Davor and I stood on Fulir’s balcony, overlooking the tiny shops and bar below. He was telling me a Canadian girl was staying here and also going to Plitvice Lakes the next day, and when she got back, he promised he would introduce us so we could take the bus together the following morning. He had tried to explain to me where the bus station was, but when I became exasperated because of my lack of map-reading skills, I just asked if him or Tin, a worker at the hostel I had befriended the night before, would come with me so I wouldn’t get lost. Instead of agreeing to that, Tin said he would drive me to the bus station to purchase the ticket.

It worked for me.

That’s when I saw Him on the street below.  He caught my eye immediately. Perfect height (I’d probably recon around 5’9 or so). Perfect weight (the right blend between athletic and non-athletic). And completely different from the typical guy.

He wore plaid shorts, a dark shirt and shiny gold-framed sunglasses. He had a healthy serving of tattoos on his arms and legs, and a lip ring hooped through the middle of his bottom lip. His brown hair was cropped close to his head.
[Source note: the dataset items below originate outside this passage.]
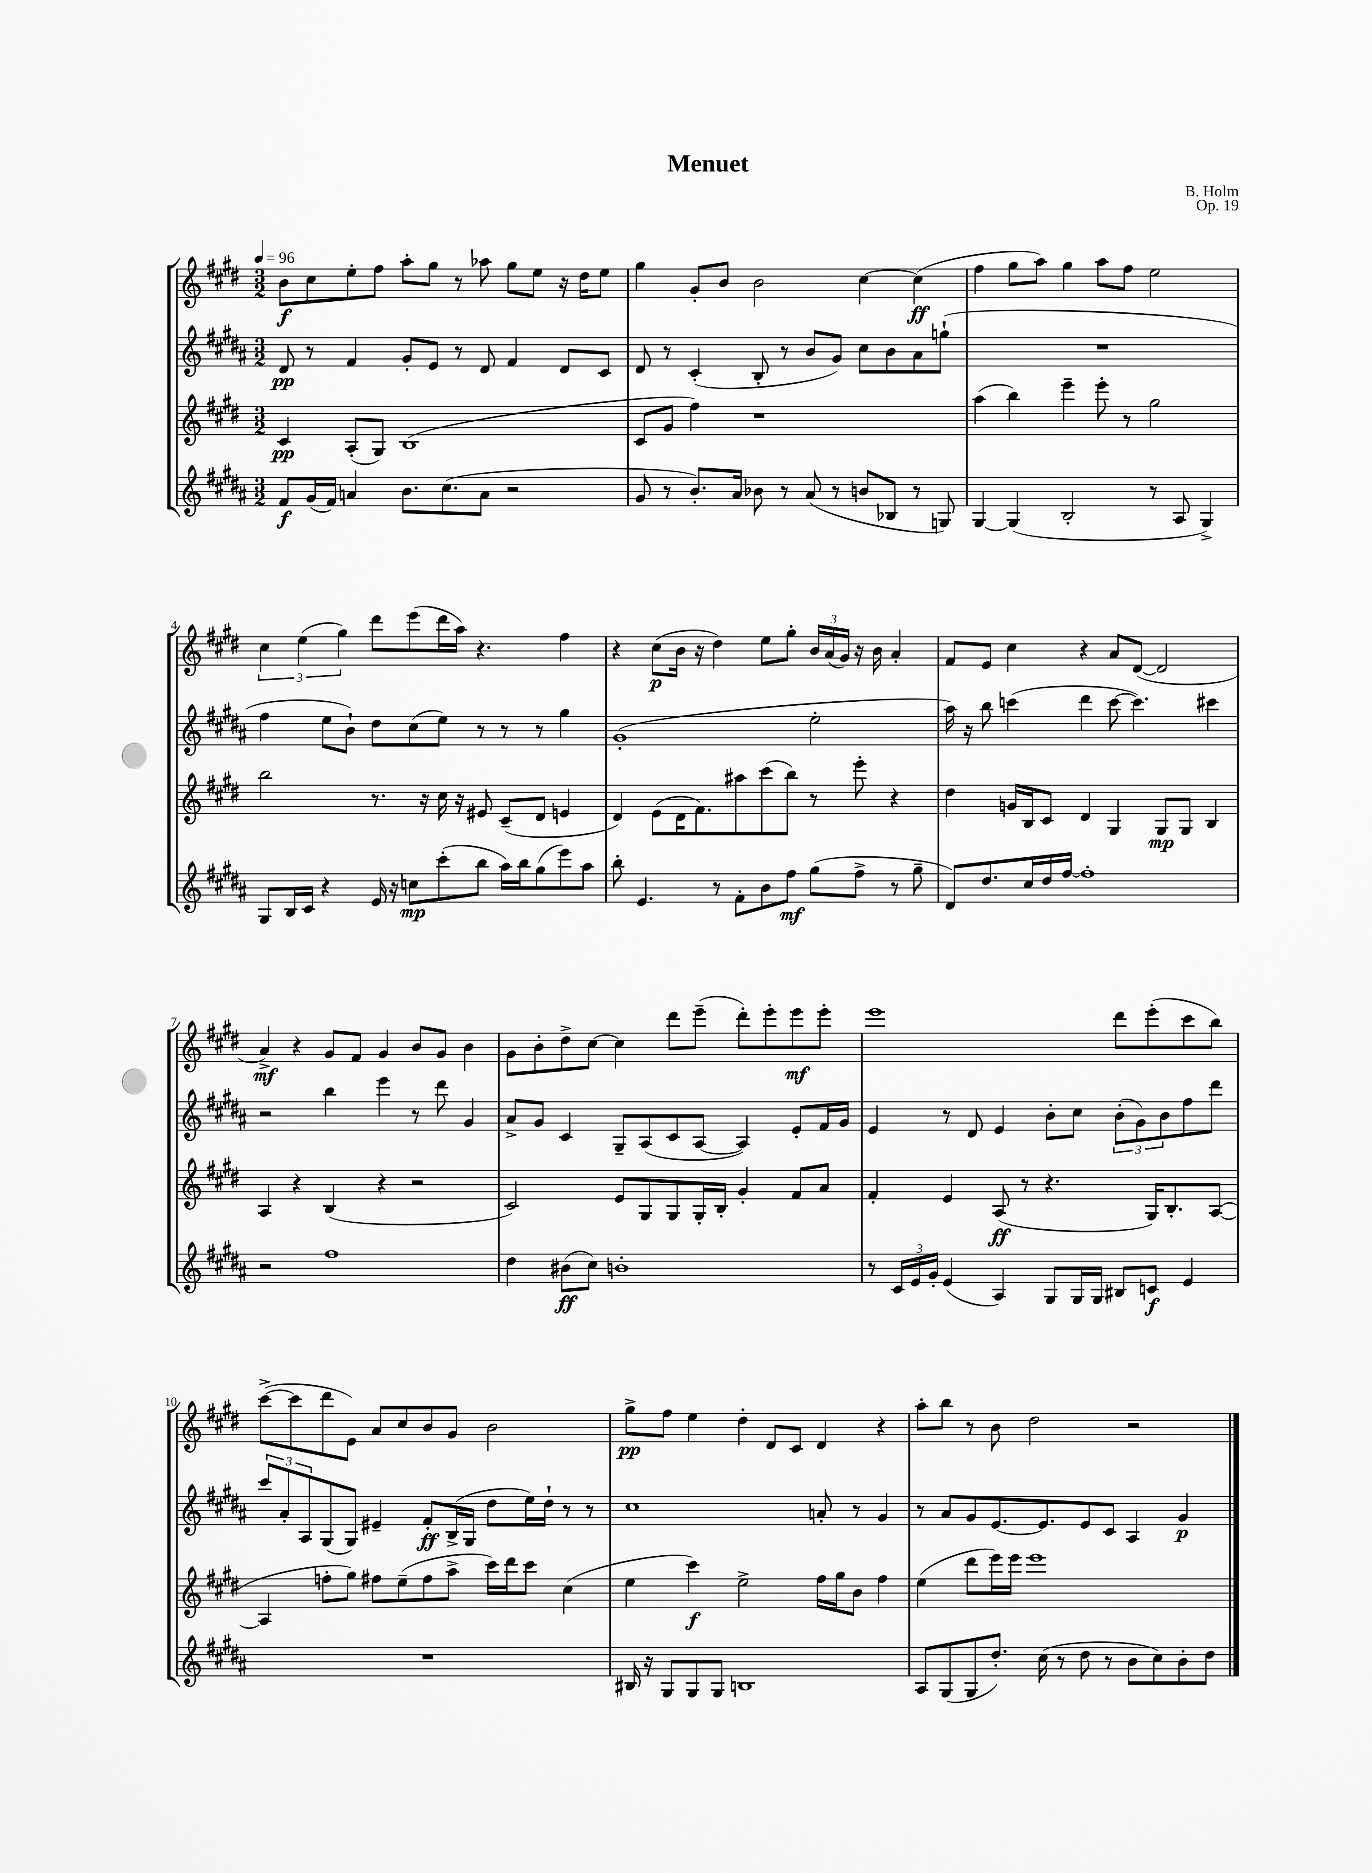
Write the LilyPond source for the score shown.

\header { title = "Menuet" composer = "B. Holm" opus = "Op. 19" }
<<
\new StaffGroup <<
\new Staff = "s0" {
    \clef treble \key e \major \numericTimeSignature \time 3/2 \tempo 4 = 96
    b'8\f cis''8 e''8-. fis''8 a''8-. gis''8 r8 aes''8 gis''8 e''8 r16 dis''16 e''8 |
    gis''4 gis'8-. b'8 b'2 cis''4~ cis''4\ff( |
    fis''4 gis''8 a''8) gis''4 a''8 fis''8 e''2 |
    \tuplet 3/2 { cis''4 e''4( gis''4) } dis'''8 e'''8( dis'''16 a''16) r4. fis''4 |
    r4 cis''8\p( b'16 r16 dis''4) e''8 gis''8-. \tuplet 3/2 { b'16 a'16( gis'16) } r16 b'16 a'4-. |
    fis'8 e'8 cis''4 r4 a'8 dis'8~( dis'2 |
    a'4->\mf) r4 gis'8 fis'8 gis'4 b'8 gis'8 b'4 |
    gis'8 b'8-. dis''8-> cis''8~ cis''4 dis'''8 e'''8--( dis'''8-.) e'''8-. e'''8\mf e'''8-. |
    e'''1 dis'''8 e'''8-.( cis'''8 b''8) |
    cis'''8~->( cis'''8 dis'''8 e'8) a'8 cis''8 b'8 gis'8 b'2 |
    gis''8->\pp fis''8 e''4 dis''4-. dis'8 cis'8 dis'4 r4 |
    a''8-. b''8 r8 b'8 dis''2 r2 \bar "|." |
}
\new Staff = "s1" {
    \clef treble \key b \major \numericTimeSignature \time 3/2
    dis'8\pp r8 fis'4 gis'8-. e'8 r8 dis'8 fis'4 dis'8 cis'8 |
    dis'8 r8 cis'4-.( b8-. r8 b'8 gis'8) cis''8 b'8 ais'8 g''8-!( |
    R1. |
    fis''4 e''8 b'8-!) dis''8 cis''8( e''8) r8 r8 r8 gis''4 |
    gis'1-.( e''2-. |
    ais''16) r16 b''8 c'''4( dis'''4 c'''8~ c'''4.) cis'''4 |
    r2 b''4 e'''4 r8 dis'''8 gis'4 |
    ais'8-> gis'8 cis'4 gis8-- ais8( cis'8 ais8~ ais4) e'8-. fis'16 gis'16 |
    e'4 r8 dis'8 e'4 b'8-. cis''8 \tuplet 3/2 { b'8-.( gis'8) b'8 } fis''8 dis'''8 |
    \tuplet 3/2 { cis'''8 ais'8-. ais8 } gis8( gis8) eis'4-- fis'8-.\ff b16->( gis16 dis''8 e''16) dis''16-! r8 r8 |
    cis''1 a'8-. r8 gis'4 |
    r8 ais'8 gis'8 e'8.~ e'8. e'8 cis'8 ais4 gis'4\p \bar "|." |
}
\new Staff = "s2" {
    \clef treble \key e \major \numericTimeSignature \time 3/2
    cis'4\pp a8-.( gis8) b1( |
    cis'8 gis'8 fis''4) r1 |
    a''4( b''4) e'''4-- e'''8-. r8 gis''2 |
    b''2 r8. r16 cis''16 r16 eis'8 cis'8--( dis'8 e'4 |
    dis'4) e'8( dis'16 fis'8.) ais''8 cis'''8( b''8) r8 e'''8-. r4 |
    dis''4 g'16 b16 cis'8 dis'4 gis4 gis8\mp gis8 b4 |
    a4 r4 b4( r4 r2 |
    cis'2) e'8 gis8 gis8 gis16-. b16-. gis'4-. fis'8 a'8 |
    fis'4-. e'4 a8\ff( r8 r4. gis16) b8.-. a8~( |
    a4 f''8-. gis''8) fis''8 e''8--( fis''8 a''8-> cis'''16) dis'''16 cis'''8 cis''4( |
    e''4 cis'''4\f) e''2-> fis''16 gis''16 b'8 fis''4 |
    e''4( dis'''8 e'''16) e'''16 e'''1 \bar "|." |
}
\new Staff = "s3" {
    \clef treble \key b \major \numericTimeSignature \time 3/2
    fis'8\f gis'16( fis'16) a'4 b'8. cis''8.( a'8 r2 |
    gis'8 r8 b'8.-.) ais'16 bes'8 r8 ais'8( r8 b'8 bes8 r8 g8) |
    gis4~ gis4( b2-. r8 ais8 gis4->) |
    gis8 b16 cis'16 r4 e'16 r16 c''8\mp cis'''8-.( b''8 ais''16) b''16 gis''8( e'''8) ais''8 |
    b''8-. e'4. r8 fis'8-. b'8 fis''8\mf gis''8( fis''8-> r8 gis''8-- |
    dis'8) dis''8. cis''16 dis''16 fis''16~ fis''1-. |
    r2 fis''1 |
    dis''4 bis'8\ff( cis''8) b'1-. |
    r8 \tuplet 3/2 { cis'16 e'16 gis'16-. } e'4( ais4) gis8 gis16 gis16 bis8 c'8\f e'4 |
    R1. |
    bis16 r16 gis8 gis8 gis8 b1 |
    ais8 gis8( gis8 dis''8.-.) cis''16( r8 dis''8 r8 b'8 cis''8) b'8-. dis''8 \bar "|." |
}
>>
>>
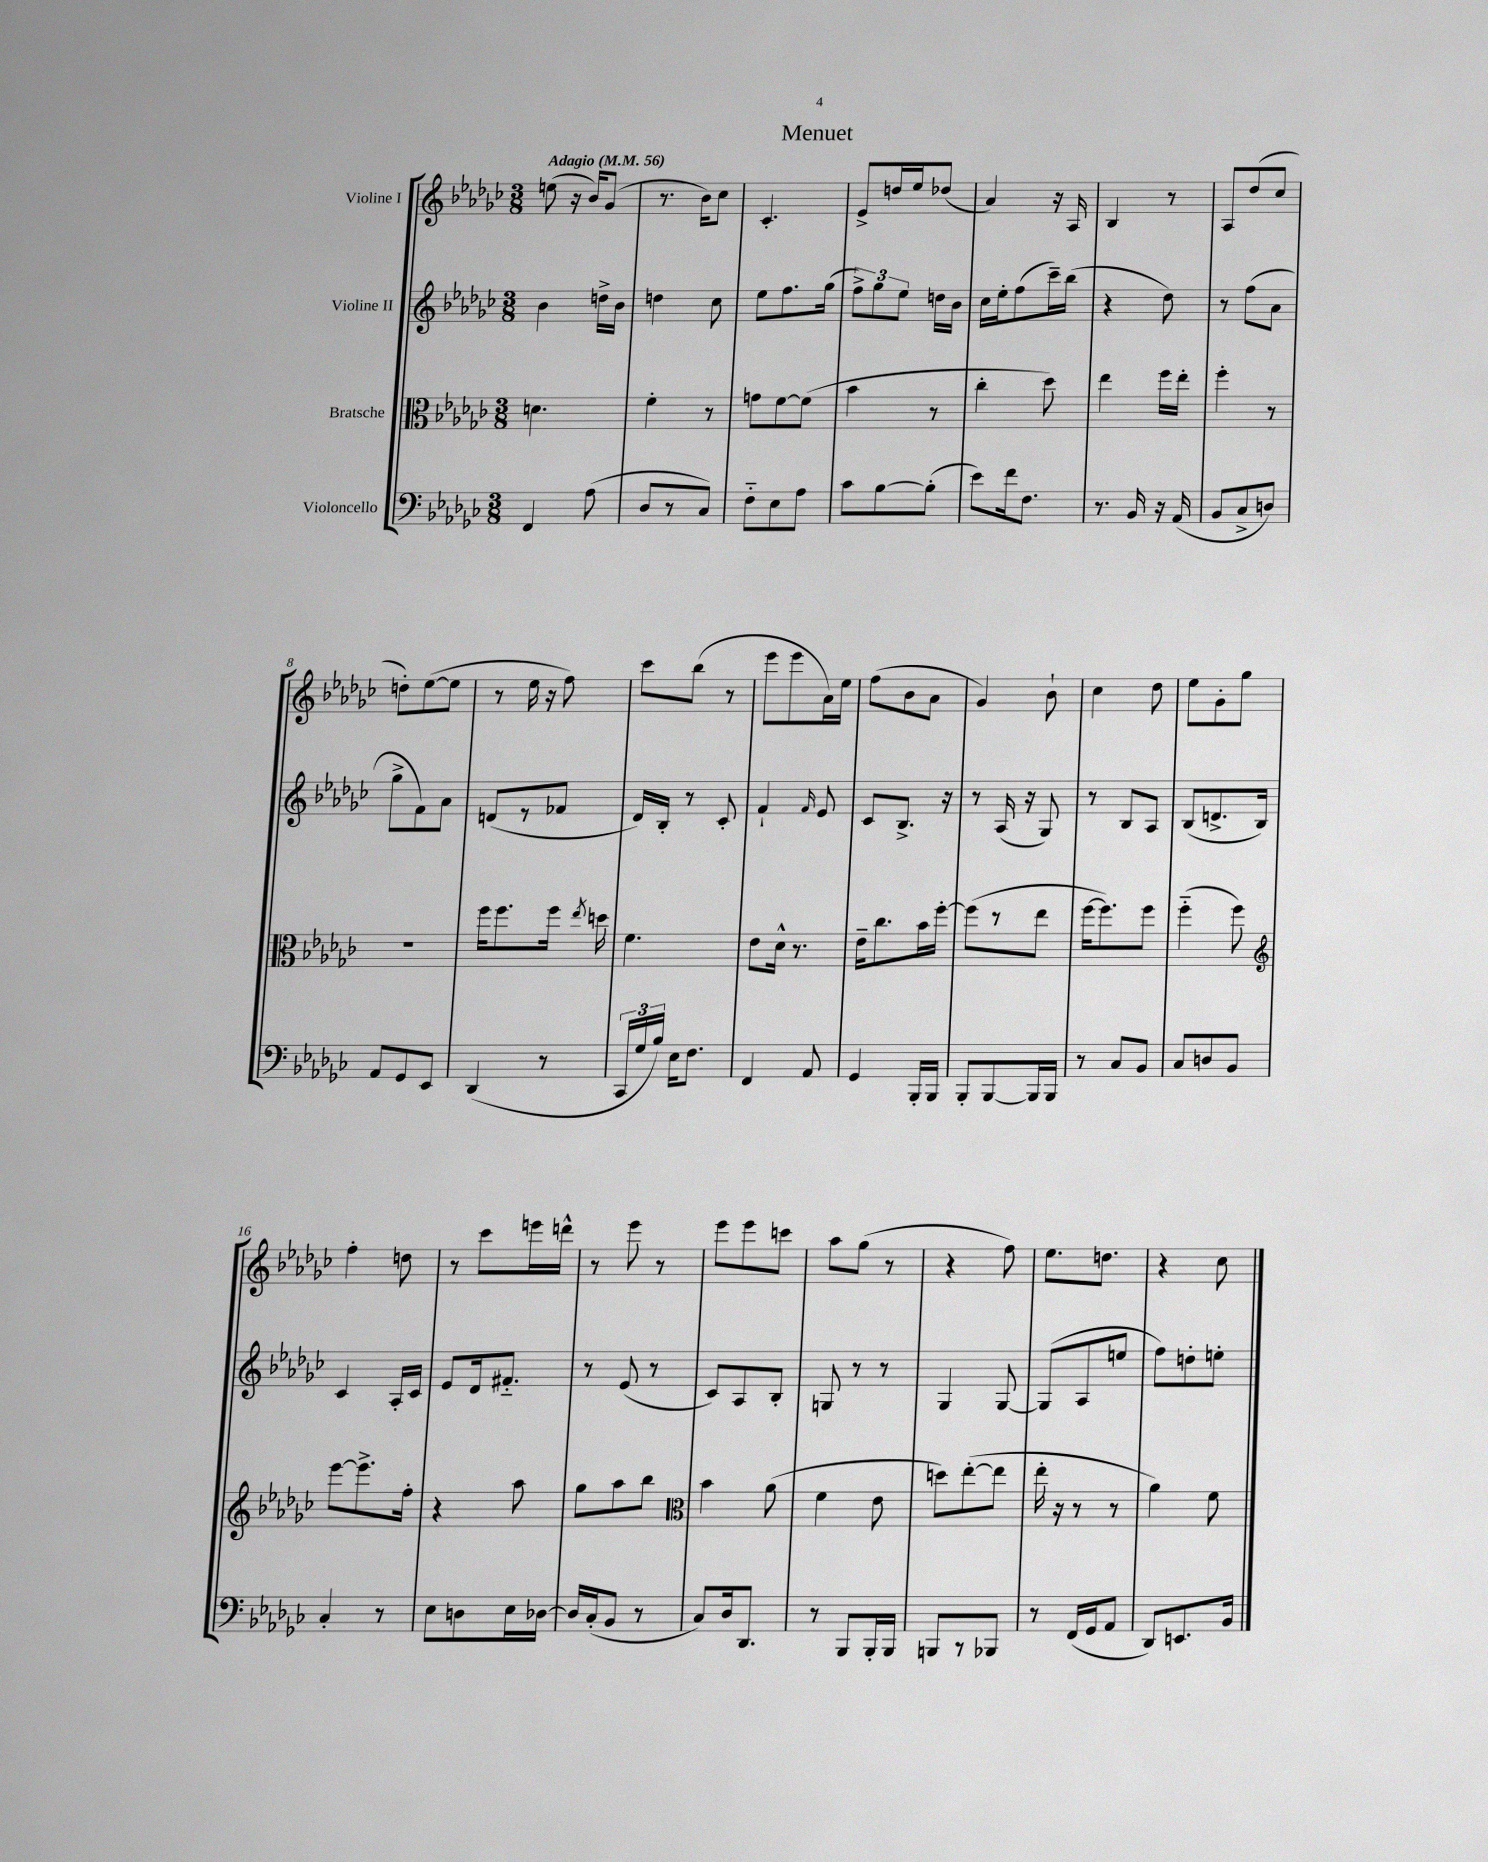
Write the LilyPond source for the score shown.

\header { title = "Menuet" }
<<
\new StaffGroup <<
\new Staff = "s0" \with { instrumentName = "Violine I" } {
    \clef treble \key ges \major \numericTimeSignature \time 3/8 \tempo "Adagio" 4 = 56
    \autoBeamOff e''8( r16 bes'16[) ges'8]( |
    r8. bes'16[) ces''8] |
    ces'4.-. |
    ees'8[-> d''16 ees''16 des''8]( |
    aes'4) r16 aes16 |
    bes4 r8 |
    aes8[ des''8( ces''8] |
    d''8[-.) ees''8~( ees''8] |
    r8 ees''16 r16 f''8) |
    ces'''8[ bes''8]( r8 |
    ees'''8[ ees'''8 aes'16) ees''16] |
    f''8[( bes'8 aes'8] |
    ges'4) bes'8-! |
    ces''4 des''8 |
    ees''8[ ges'8-. ges''8] |
    f''4-. d''8 |
    r8 ces'''8[ e'''16 d'''16]-^ |
    r8 ees'''8 r8 |
    ees'''8[ ees'''8 c'''8] |
    aes''8[ ges''8]( r8 |
    r4 f''8) |
    ees''8.[ d''8.] |
    r4 ces''8 \bar "|." |
}
\new Staff = "s1" \with { instrumentName = "Violine II" } {
    \clef treble \key ges \major \numericTimeSignature \time 3/8
    \autoBeamOff bes'4 d''16[-> bes'16] |
    d''4 ces''8 |
    ees''8[ f''8. ges''16]( |
    \tuplet 3/2 { f''8[->) ges''8 ees''8] } d''16[ bes'16] |
    ces''16[ ees''16-. f''8( ces'''16--) bes''16]( |
    r4 des''8) |
    r8 f''8[( aes'8] |
    ges''8[-> f'8) aes'8] |
    d'8[( r8 fes'8] |
    des'16[) bes16]-. r8 ces'8-. |
    f'4-! \grace { f'16 } ees'8 |
    ces'8[ bes8.]-> r16 |
    r8 aes16( r16 ges8) |
    r8 bes8[ aes8] |
    bes8[( d'8.-> bes16]) |
    ces'4 aes16[-. ces'16] |
    ees'8[ des'16 fis'8.]-_ |
    r8 ees'8( r8 |
    ces'8[) aes8 bes8]-. |
    g8 r8 r8 |
    ges4 ges8~ |
    ges8[( aes8 e''8] |
    f''8[) d''8-. e''8]-. \bar "|." |
}
\new Staff = "s2" \with { instrumentName = "Bratsche" } {
    \clef alto \key ges \major \numericTimeSignature \time 3/8
    \autoBeamOff d'4. |
    f'4-. r8 |
    g'8[ f'8~ f'8]( |
    bes'4 r8 |
    ces''4-. des''8) |
    ees''4 f''16[ ees''16]-. |
    f''4-. r8 |
    R4. |
    f''16[ f''8. f''16] \acciaccatura { ees''8 } d''16 |
    f'4. |
    ees'8[ des'16]-^ r8. |
    ees'16[-- ces''8. bes'16 f''16]~-. |
    f''8[( r8 ees''8] |
    f''16[~ f''8.) f''8] |
    f''4-_( f''8) |
    \clef treble ees'''8[~ ees'''8.-> f''16]-. |
    r4 aes''8 |
    ges''8[ aes''8 bes''8] |
    \clef alto bes'4 aes'8( |
    f'4 ees'8 |
    d''8[) ees''8~-.( ees''8] |
    ees''16-. r16 r8 r8 |
    aes'4) f'8 \bar "|." |
}
\new Staff = "s3" \with { instrumentName = "Violoncello" } {
    \clef bass \key ges \major \numericTimeSignature \time 3/8
    \autoBeamOff f,4 aes8( |
    des8[ r8 ces8]) |
    f8[-_ ees8 aes8] |
    ces'8[ bes8~ bes8]-.( |
    ees'8[) f'16 f8.] |
    r8. bes,16 r16 aes,16( |
    bes,8[ ces8-> d8]) |
    aes,8[ ges,8 ees,8] |
    des,4( r8 |
    \tuplet 3/2 { ces,16[ ges16 bes16]) } ees16[ f8.] |
    f,4 aes,8 |
    ges,4 bes,,16[-. bes,,16] |
    bes,,8[-. bes,,8~ bes,,16 bes,,16] |
    r8 ces8[ bes,8] |
    ces8[ d8 bes,8] |
    ces4-. r8 |
    ees8[ d8 ees16 des16]~ |
    des16[ ces16-.( bes,8] r8 |
    ces8[) des16 des,8.] |
    r8 bes,,8[ bes,,16-. bes,,16] |
    b,,8[ r8 bes,,8] |
    r8 f,16[( ges,16 aes,8] |
    des,8[) e,8. bes,16] \bar "|." |
}
>>
>>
There was no way he was staying at Fulir. He just didn’t fit the mold of a typical backpack-hostel-goer. But, he walked up the ancient, red colored stairs, pulled a key out of his pocket and walked through the yellow painted door into the room I was staying in. When he walked in I caught a glimpse of a tattoo peaking through his hair on the back of his head and melted just a little bit.